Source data
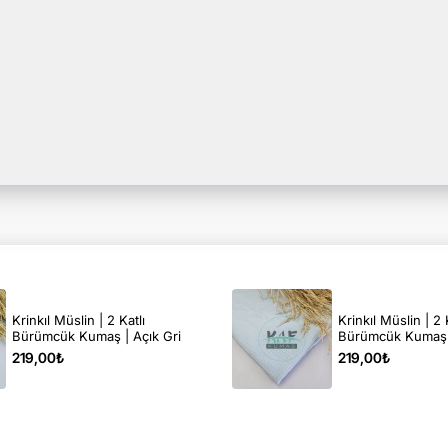
Krinkıl Müslin | 2 Katlı
Krinkıl Müslin | 2 
Bürümcük Kumaş | Açık Gri
Bürümcük Kumaş 
219,00₺
219,00₺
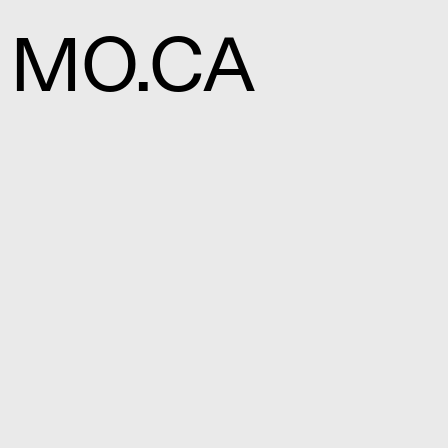
MO.CA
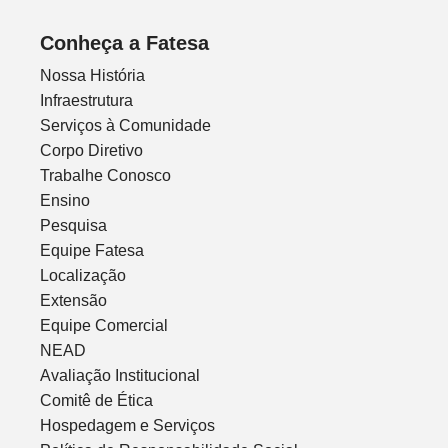
Conheça a Fatesa
Nossa História
Infraestrutura
Serviços à Comunidade
Corpo Diretivo
Trabalhe Conosco
Ensino
Pesquisa
Equipe Fatesa
Localização
Extensão
Equipe Comercial
NEAD
Avaliação Institucional
Comitê de Ética
Hospedagem e Serviços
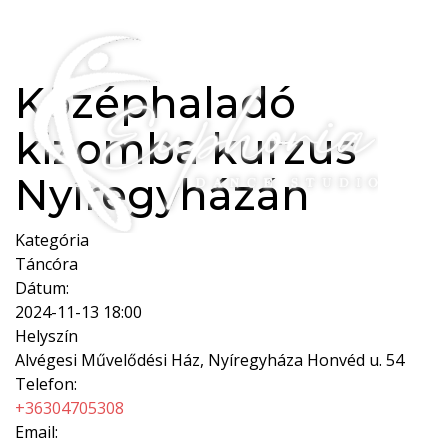
Középhaladó
kizomba kurzus
Nyíregyházán
Kategória
Táncóra
Dátum:
2024-11-13
18:00
Helyszín
Alvégesi Művelődési Ház, Nyíregyháza Honvéd u. 54
Telefon:
+36304705308
Email:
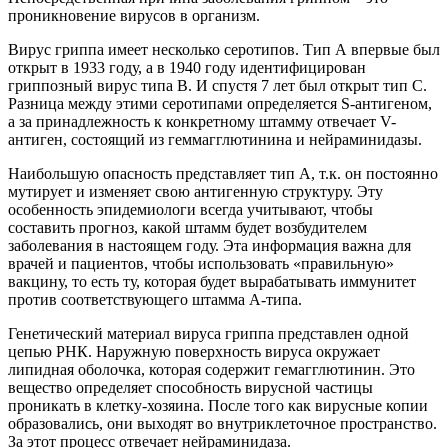
проникновение вирусов в организм.
Вирус гриппа имеет несколько серотипов. Тип А впервые был
открыт в 1933 году, а в 1940 году идентифицирован
гриппозный вирус типа В. И спустя 7 лет был открыт тип С.
Разница между этими серотипами определяется S-антигеном,
а за принадлежность к конкретному штамму отвечает V-
антиген, состоящий из геммагглютинина и нейраминидазы.
Наибольшую опасность представляет тип А, т.к. он постоянно
мутирует и изменяет свою антигенную структуру. Эту
особенность эпидемиологи всегда учитывают, чтобы
составить прогноз, какой штамм будет возбудителем
заболевания в настоящем году. Эта информация важна для
врачей и пациентов, чтобы использовать «правильную»
вакцину, то есть ту, которая будет вырабатывать иммунитет
против соответствующего штамма А-типа.
Генетический материал вируса гриппа представлен одной
цепью РНК. Наружную поверхность вируса окружает
липидная оболочка, которая содержит гемагглютинин. Это
вещество определяет способность вирусной частицы
проникать в клетку-хозяина. После того как вирусные копии
образовались, они выходят во внутриклеточное пространство.
За этот процесс отвечает нейраминидаза.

◆ What is required ◆
Images are to be omitted; repeat the remaining data above exactly.

◆ Your response ◆
Krinkıl Müslin | 2 Katlı
Krinkıl Müslin | 2 
Bürümcük Kumaş | Açık Gri
Bürümcük Kumaş 
219,00₺
219,00₺
MO.CA
Conheça a Fatesa
Nossa História
Infraestrutura
Serviços à Comunidade
Corpo Diretivo
Trabalhe Conosco
Ensino
Pesquisa
Equipe Fatesa
Localização
Extensão
Equipe Comercial
NEAD
Avaliação Institucional
Comitê de Ética
Hospedagem e Serviços
Középhaladó
kizomba kurzus
Nyíregyházán
Kategória
Táncóra
Dátum:
2024-11-13
18:00
Helyszín
Alvégesi Művelődési Ház, Nyíregyháza Honvéd u. 54
Telefon:
+36304705308
Email:
проникновение вирусов в организм.
Вирус гриппа имеет несколько серотипов. Тип А впервые был
открыт в 1933 году, а в 1940 году идентифицирован
гриппозный вирус типа В. И спустя 7 лет был открыт тип С.
Разница между этими серотипами определяется S-антигеном,
а за принадлежность к конкретному штамму отвечает V-
антиген, состоящий из геммагглютинина и нейраминидазы.
Наибольшую опасность представляет тип А, т.к. он постоянно
мутирует и изменяет свою антигенную структуру. Эту
особенность эпидемиологи всегда учитывают, чтобы
составить прогноз, какой штамм будет возбудителем
заболевания в настоящем году. Эта информация важна для
врачей и пациентов, чтобы использовать «правильную»
вакцину, то есть ту, которая будет вырабатывать иммунитет
против соответствующего штамма А-типа.
Генетический материал вируса гриппа представлен одной
цепью РНК. Наружную поверхность вируса окружает
липидная оболочка, которая содержит гемагглютинин. Это
вещество определяет способность вирусной частицы
проникать в клетку-хозяина. После того как вирусные копии
образовались, они выходят во внутриклеточное пространство.
За этот процесс отвечает нейраминидаза.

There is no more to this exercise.